Usually when solving these equations the current densities are are approximated using the Scharfetter-Gummel (SG) discretization scheme, rather then the direct discretization. In the SG scheme the electron current density (J) through a cell face is approximated as a function of the values of potential (φ) and charge density (n) defined on the centres of cells K and L either side as
Jn,KL=qμnVT[B(δφ/VT)nL − B(−δφ/VT)nK)
where q is the charge on an electron, μn is the electron mobility, VT is the thermal voltage, δφ=φL−φK, and B(x) is the Bernoulli function x/(ex−1).

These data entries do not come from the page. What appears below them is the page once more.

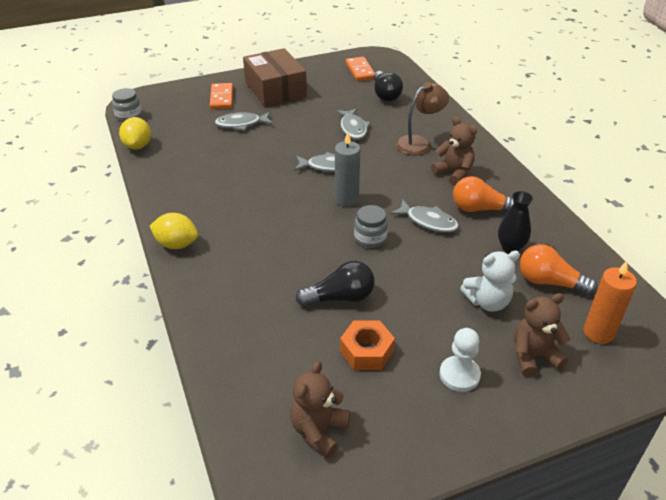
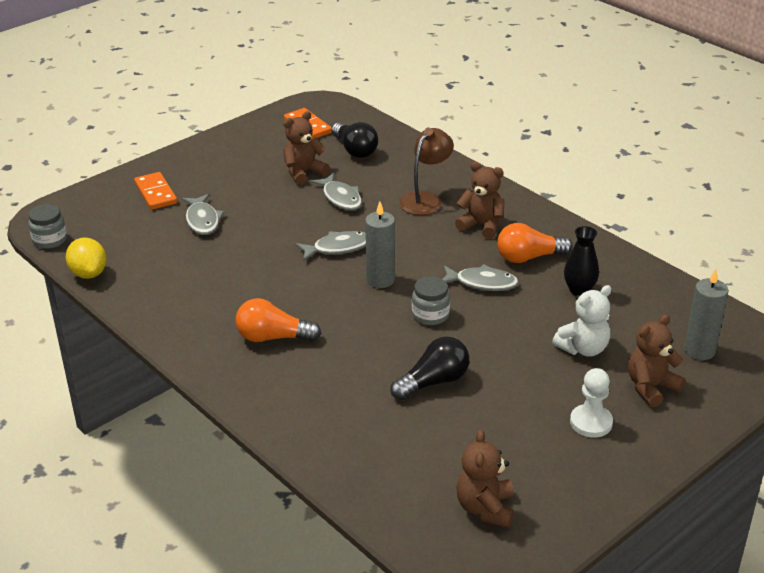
camera: 20 degrees left, 5 degrees down
yellow lemon [150,213,198,249] -> none
grey fish [215,112,273,131] -> grey fish turned 75 degrees counterclockwise [182,194,224,235]
brown box [243,48,307,106] -> none
orange nut [340,321,395,370] -> none
orange light bulb [520,244,598,296] -> orange light bulb moved to [235,298,321,342]
orange candle [583,261,637,344] -> grey candle [684,269,729,360]
none -> brown teddy bear [283,111,329,185]

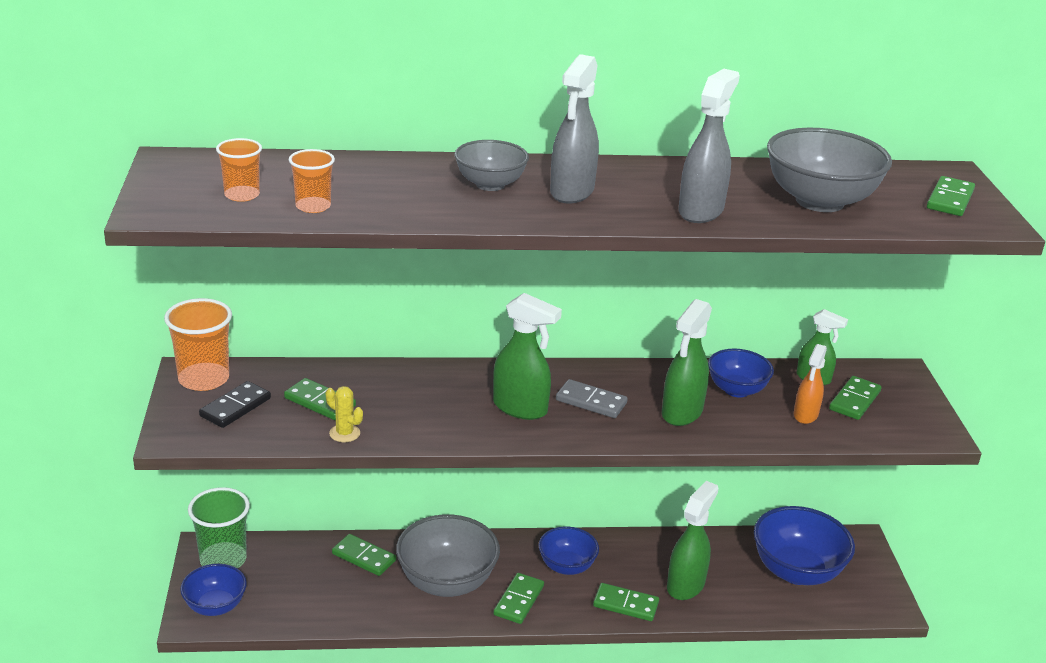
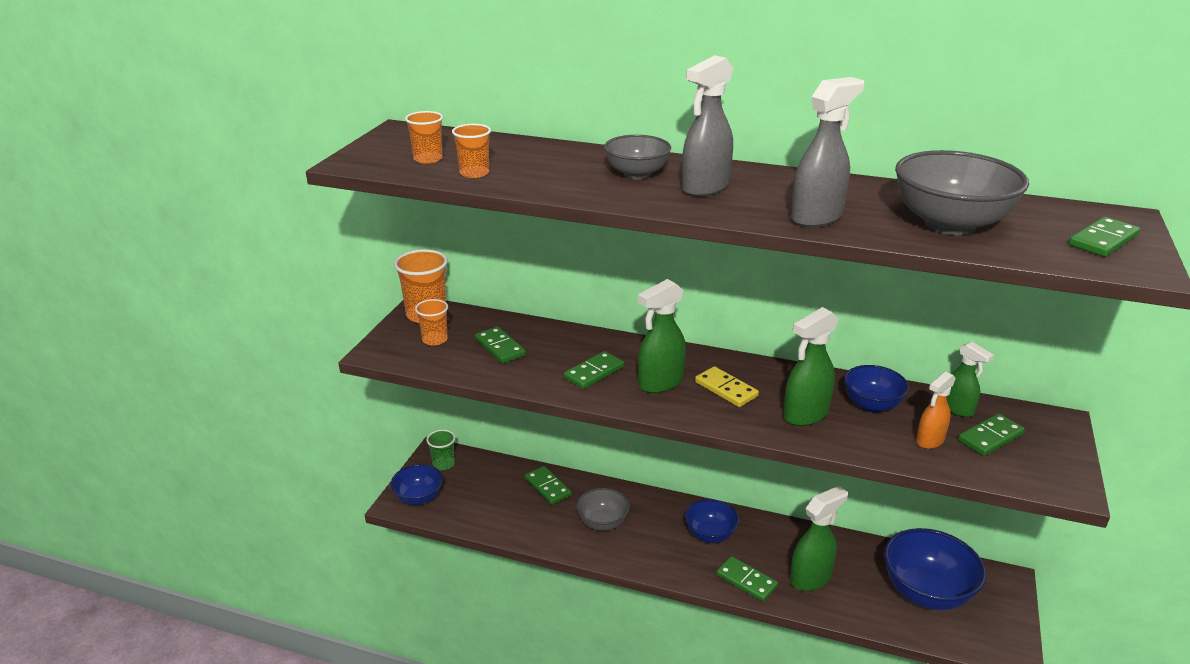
camera: 25 degrees right, 0 degrees up
green cup [188,487,250,568] -> green cup [426,430,455,470], size x0.60
black domino [199,381,271,428] -> orange cup [415,299,448,346]
yellow cactus [326,386,363,442] -> none
grey bowl [396,514,500,597] -> grey bowl [576,488,630,531], size x0.60
green spray bottle [493,293,562,420] -> green spray bottle turned 90 degrees clockwise [638,279,686,393]
green domino [493,573,544,624] -> green domino moved to [564,351,624,389]
grey domino [556,379,628,418] -> yellow domino [695,366,759,407]

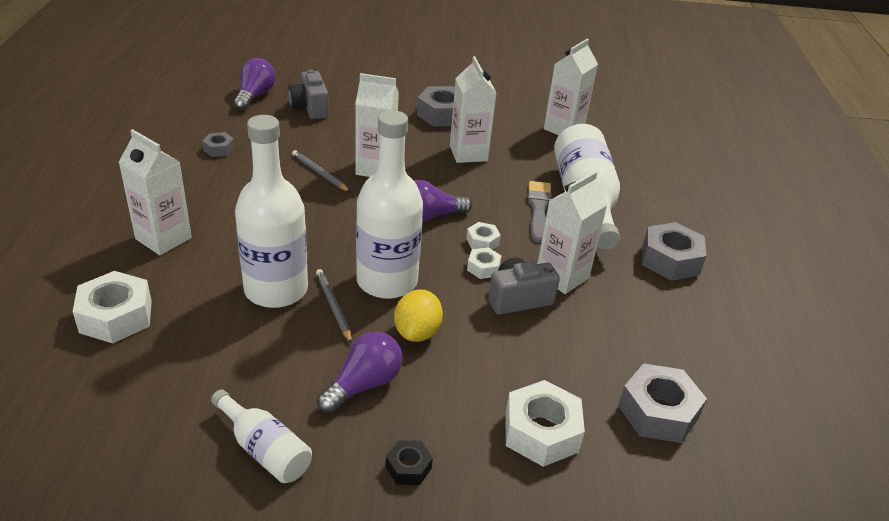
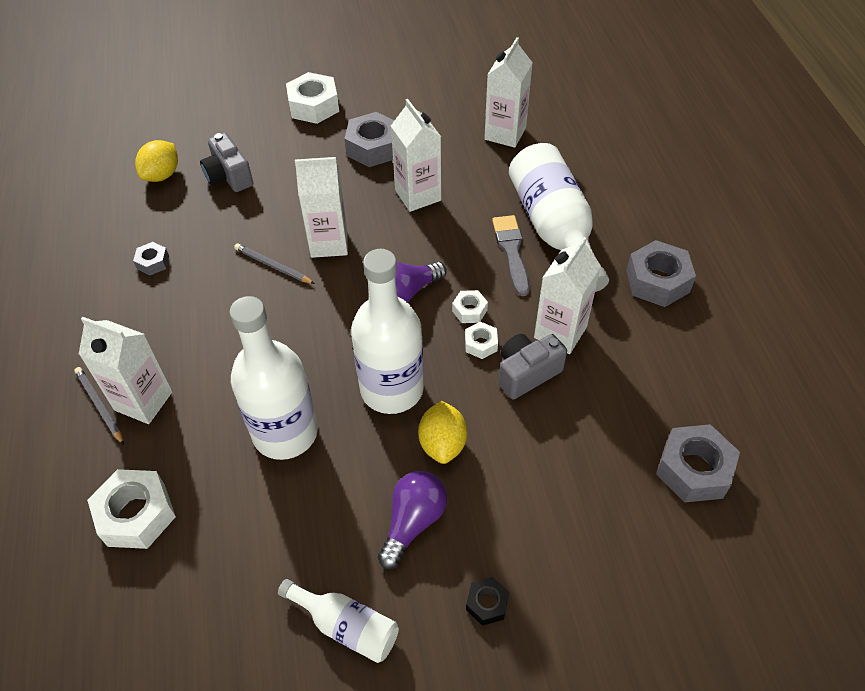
camera: 10 degrees left, 15 degrees up
purple light bulb [234,58,276,111] -> yellow lemon [135,140,178,182]
grey pencil [316,269,352,344] -> grey pencil moved to [74,367,124,445]
white nut [506,380,585,467] -> white nut moved to [286,72,339,124]

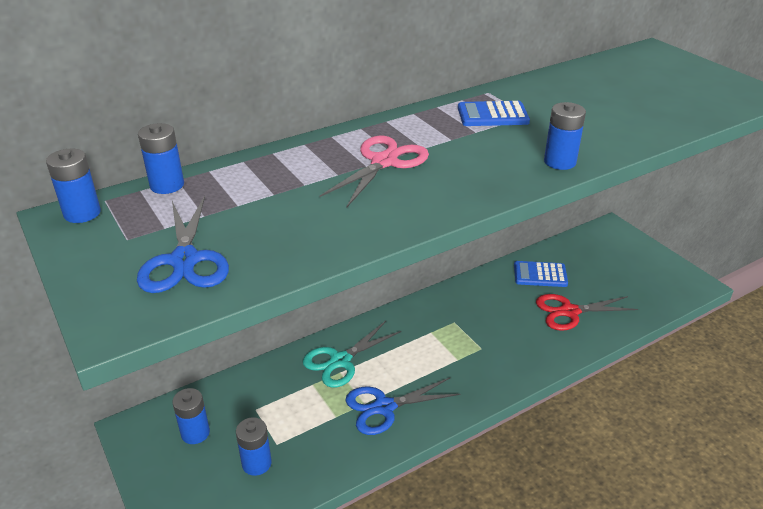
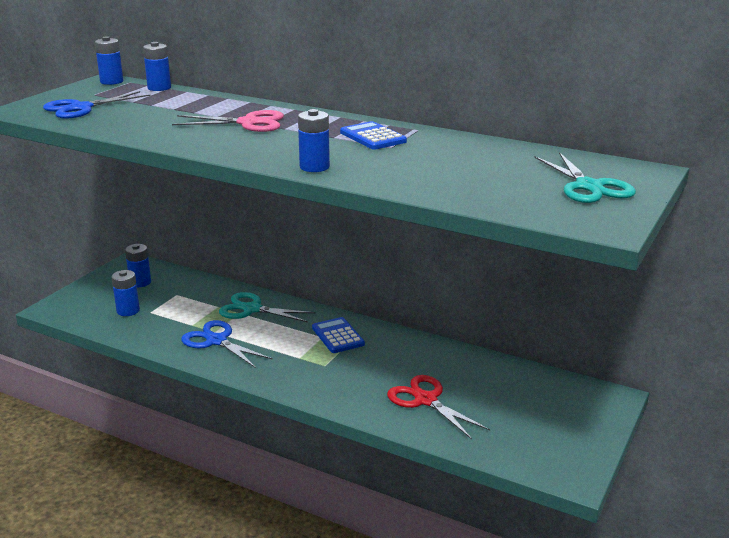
camera: 60 degrees right, 10 degrees down
blue calculator [514,261,568,287] -> blue calculator moved to [312,317,365,353]
none -> turquoise scissors [534,152,636,203]

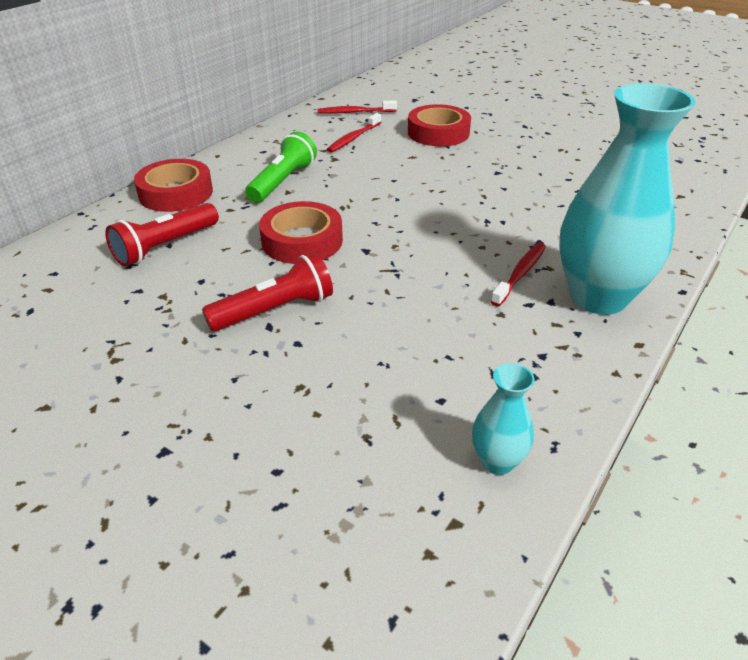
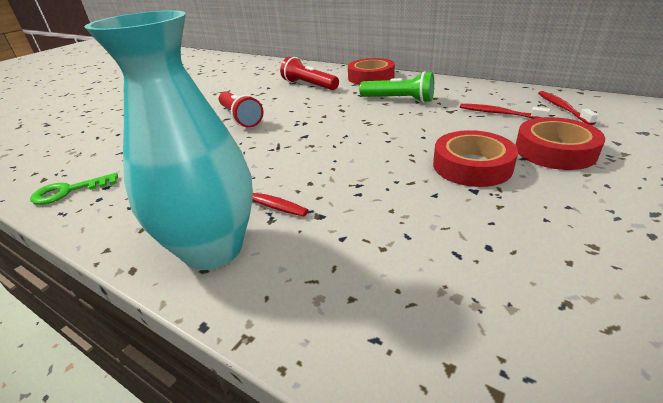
camera: 90 degrees right, 5 degrees down
red tape [259,201,343,264] -> red tape moved to [433,130,518,187]
turquoise vase [472,363,535,475] -> green key [30,173,118,205]

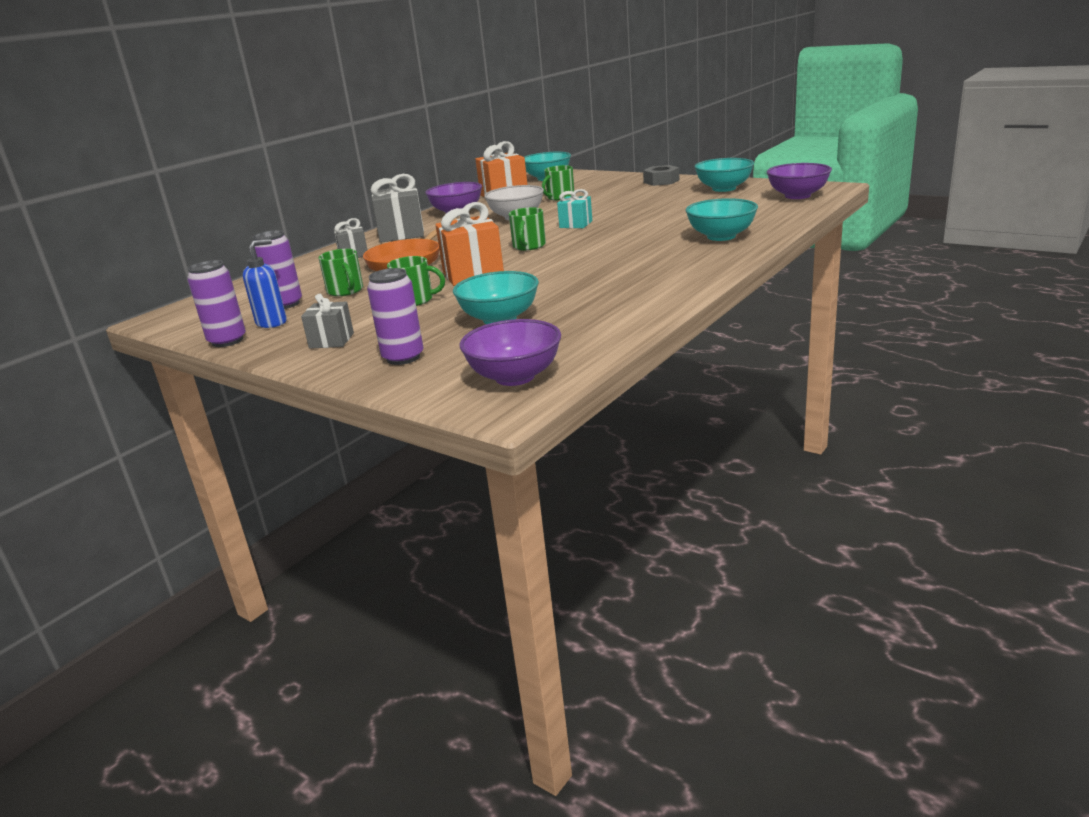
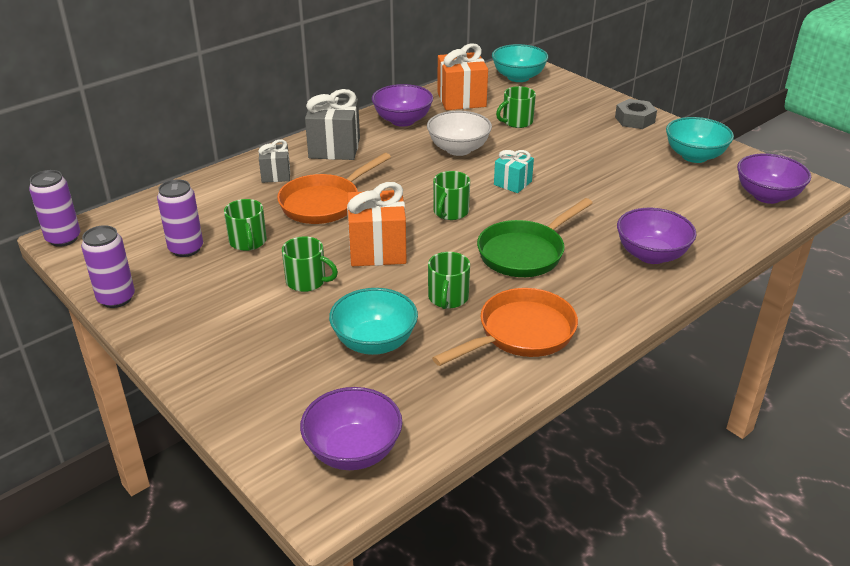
camera: 10 degrees right, 10 degrees up
blue soap dispenser [243,238,287,328] -> none
grey gift [301,294,354,349] -> none
purple can [367,268,423,365] -> purple can moved to [29,170,80,247]
turquoise bowl [686,198,758,241] -> purple bowl [617,208,696,264]
none -> green mug [428,252,470,309]
none -> orange pan [432,288,578,366]
none -> green pan [477,198,593,277]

It's not obvious to me how to implement the scheme in FiPy. I have seen there is a scharfetterGummelFaceVariable
but I can't work out from the documentation whether it's suitable or intended for this problem. Looking at the code it seems to only calculate the Bernoulli function multiplied by a factor eφL. Is it possible to directly use the scharfetterGummelFaceVariable
to solve this type of problem? If so, how? If not, is there an alternative approach that will allow me to simulate semiconductor devices using FiPy?